Il y a quelques qualités que je reconnais à Polisse : une mise en scène ainsi qu'un rythme efficaces qui nous plonge dans l'action de manière brutale, et une direction d'acteurs talentueux, qui sonnent justes et donnent leurs tripes.
Ça s'arrête là.
J'ai cru que j'allais quitter la salle au bout de dix minutes tellement le flot d'histoires sordides et d'agressivité m'a submergé.
Polisse est une compilation d'instants forts : interrogatoire d'enfants potentiellement violés, enfant arraché à sa mère pour être placé dans un foyer, descente de police dans un camp roumain, mais aussi divorce d'une flic, dispute conjugale, accrochage entre collègues... Et de rares moments de répit comme une sortie en boite (parce que oui les flics se disputent, mais ils sont aussi complices), ou un déjeuner familial (sans intérêt).
RAMASSIS DE CLICHES
Le film se tient, avec un début et une fin (fin ridicule et prévisible d'ailleurs), mais l'enchevêtrement d'histoires est tout de même une mosaïque de lieux communs : oui, il y a des problèmes de mœurs dans tous les milieux sociaux, oui, c'est compliqué de démêler le vrai du faux, tous les cas sont différents et on a jamais le fin mot de l'histoire... mais cela reste très bien pensant et démagogique.
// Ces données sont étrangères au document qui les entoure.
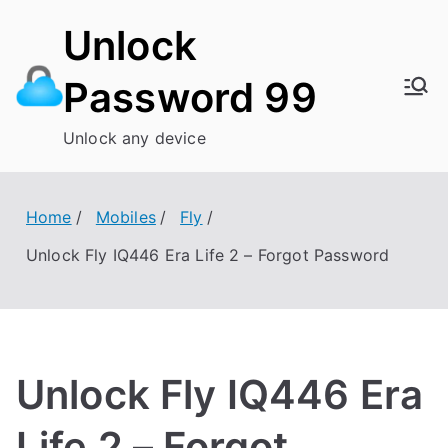
Skip
Unlock
to
content
Password 99
Unlock any device
Home
Mobiles
Fly
Unlock Fly IQ446 Era Life 2 – Forgot Password
Unlock Fly IQ446 Era
Life 2 – Forgot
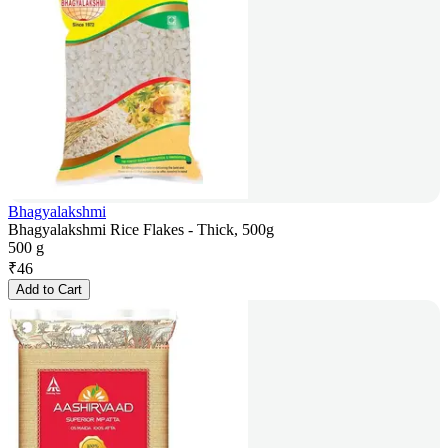
Bhagyalakshmi
Bhagyalakshmi Rice Flakes - Thick, 500g
500 g
₹
46
Add to Cart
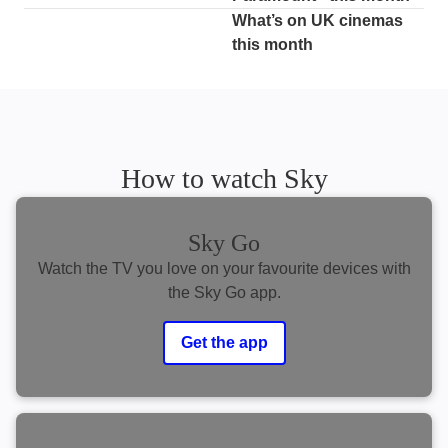
What’s on UK cinemas
this month
How to watch Sky
Sky Go
Watch the TV you love on your favourite devices with
the Sky Go app.
Get the app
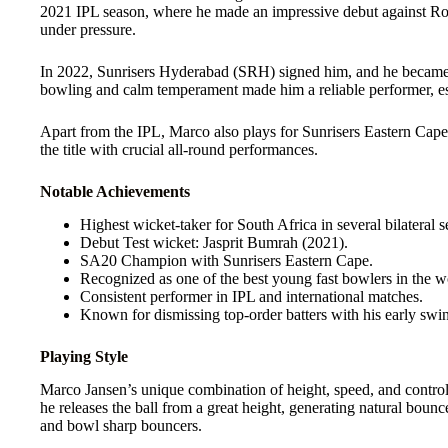
2021 IPL season, where he made an impressive debut against Ro
under pressure.
In 2022, Sunrisers Hyderabad (SRH) signed him, and he became o
bowling and calm temperament made him a reliable performer, e
Apart from the IPL, Marco also plays for Sunrisers Eastern Cap
the title with crucial all-round performances.
Notable Achievements
Highest wicket-taker for South Africa in several bilateral se
Debut Test wicket: Jasprit Bumrah (2021).
SA20 Champion with Sunrisers Eastern Cape.
Recognized as one of the best young fast bowlers in the wo
Consistent performer in IPL and international matches.
Known for dismissing top-order batters with his early sw
Playing Style
Marco Jansen’s unique combination of height, speed, and control
he releases the ball from a great height, generating natural bo
and bowl sharp bouncers.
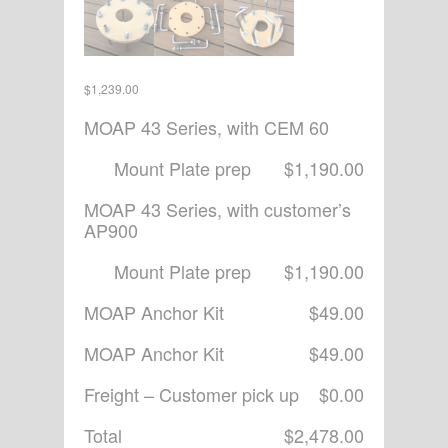
$
1,239.00
MOAP 43 Series, with CEM 60
Mount Plate prep
$1,190.00
MOAP 43 Series, with customer’s
AP900
Mount Plate prep
$1,190.00
MOAP Anchor Kit
$49.00
MOAP Anchor Kit
$49.00
Freight – Customer pick up
$0.00
Total
$2,478.00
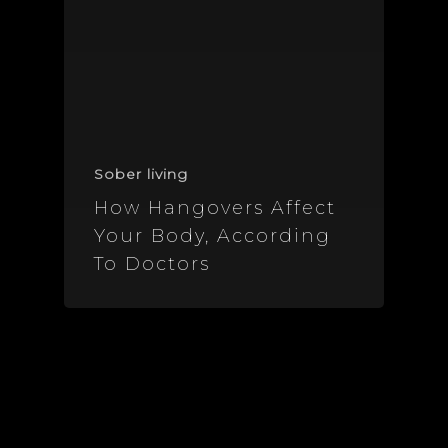
Sober living
How Hangovers Affect
Your Body, According
To Doctors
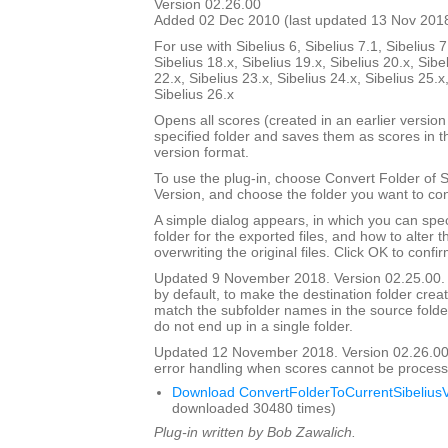
Version 02.26.00
Added 02 Dec 2010 (last updated 13 Nov 201
For use with Sibelius 6, Sibelius 7.1, Sibelius 7
Sibelius 18.x, Sibelius 19.x, Sibelius 20.x, Sibe
22.x, Sibelius 23.x, Sibelius 24.x, Sibelius 25.x
Sibelius 26.x
Opens all scores (created in an earlier version 
specified folder and saves them as scores in t
version format.
To use the plug-in, choose Convert Folder of 
Version, and choose the folder you want to con
A simple dialog appears, in which you can spec
folder for the exported files, and how to alter 
overwriting the original files. Click OK to confi
Updated 9 November 2018. Version 02.25.00. 
by default, to make the destination folder crea
match the subfolder names in the source folder, 
do not end up in a single folder.
Updated 12 November 2018. Version 02.26.00
error handling when scores cannot be process
Download ConvertFolderToCurrentSibeliusV
downloaded 30480 times)
Plug-in written by Bob Zawalich.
Les flics traitent le père incestueux arrogant comme un salaud, et un flic lui met une droite car c'est tout ce qu'il mérite (ça a fait plaisir à la femme assise derrière moi dans la salle qui l'avait déjà traité d'enculé), la flic hystérique d'origine arabe fait la morale à un père lui-même arabe qui veut marier sa fille de force... Comme si la réalité n'était pas infiniment plus complexe.
Les réactions dans la salle ou j'étais étaient peut être encore plus dégoutantes que le film. J'ai entendu beaucoup de rires que je n'ai pas compris (comment on peut trouver drôle qu'une mère branle son fils même si elle dit ça avec un air ahuri ???).
Polisse s'adresse au spectateur de la même façon que la télé réalité donne en pâture des scènes brutes qui ne peuvent que susciter des réactions fortes, des avis tranchés. Mais ne pas laisser indifférent ne signifie pas digne d'intérêt.
FLICS GERBANTS
Dans Polisse, les flics sont des gros beaufs qui manquent singulièrement de psychologie (traiter une fille de 14 ans qui se montre dénudée sur internet de "nymphomane qui a l'air d"une pute" ? hurler sur une mère en pleurs qui a du mal à donner les détails de sa vie intime avec son mari incestueux ?). La plupart du temps ils ne s'expriment qu'en "gueulant", et même entre eux ils ne sont pas capables de s'écouter. Le pire étant cette espèce de fierté mal placée qu'ils dégagent quand ils essaient de s'imposer alors qu'ils sont seulement violents et grossiers.
Pour réaliser Polisse, il parait que Maïwenn s'est immergée dans le milieu de la brigade des mœurs sans y avoir été autorisée et que finalement, après avoir vu le film, la brigade était ravie de l'image qu'elle a donné de la police. Incompréhensible. Les moments qui sont censés les humaniser les rendent encore plus écœurants. Ils mangent comme des porcs (la bouche ouverte avec bruit de mastication en bonus), se laisse aller à leurs pulsions égotiques et n'analysent rien. Pourtant on voit bien une tentative de renverser la vapeur avec une alternance dureté/douceur, frénésie/calme, tension/décontraction, mais même cela manque de subtilité (flic alcoolique qui crie qu'elle n'a pas de problèmes, anorexique suicidaire moralisatrice, Maïwenn et Joey Starr qui jouent à la Belle et la Bête), quand ce n'est pas carrément incohérent (moment de tendresse avec les enfants roumains qui dansent après avoir été enlevés de force à leur parents en pleine nuit...).
INHUMAIN
Je peux aimer la violence et le glauque, j'ai adoré Dog Pound qui décrit aussi des situations difficiles. Mais le talent du cinéaste devrait rendre les choses belles ou intéressantes, les présenter sous un jour nouveau ou au moins de façon digeste. Ici ce n'est pas le cas, on voit des cons évoluer dans un monde de cons.
Polisse c'est l'horreur, la perversité, la crasse et la bestialité humaines vomies au visage du spectateur. Ce film aura au moins le mérite de rassembler à peu près tout ce que je déteste chez l'être humain, et de me rappeler pourquoi je suis misanthrope.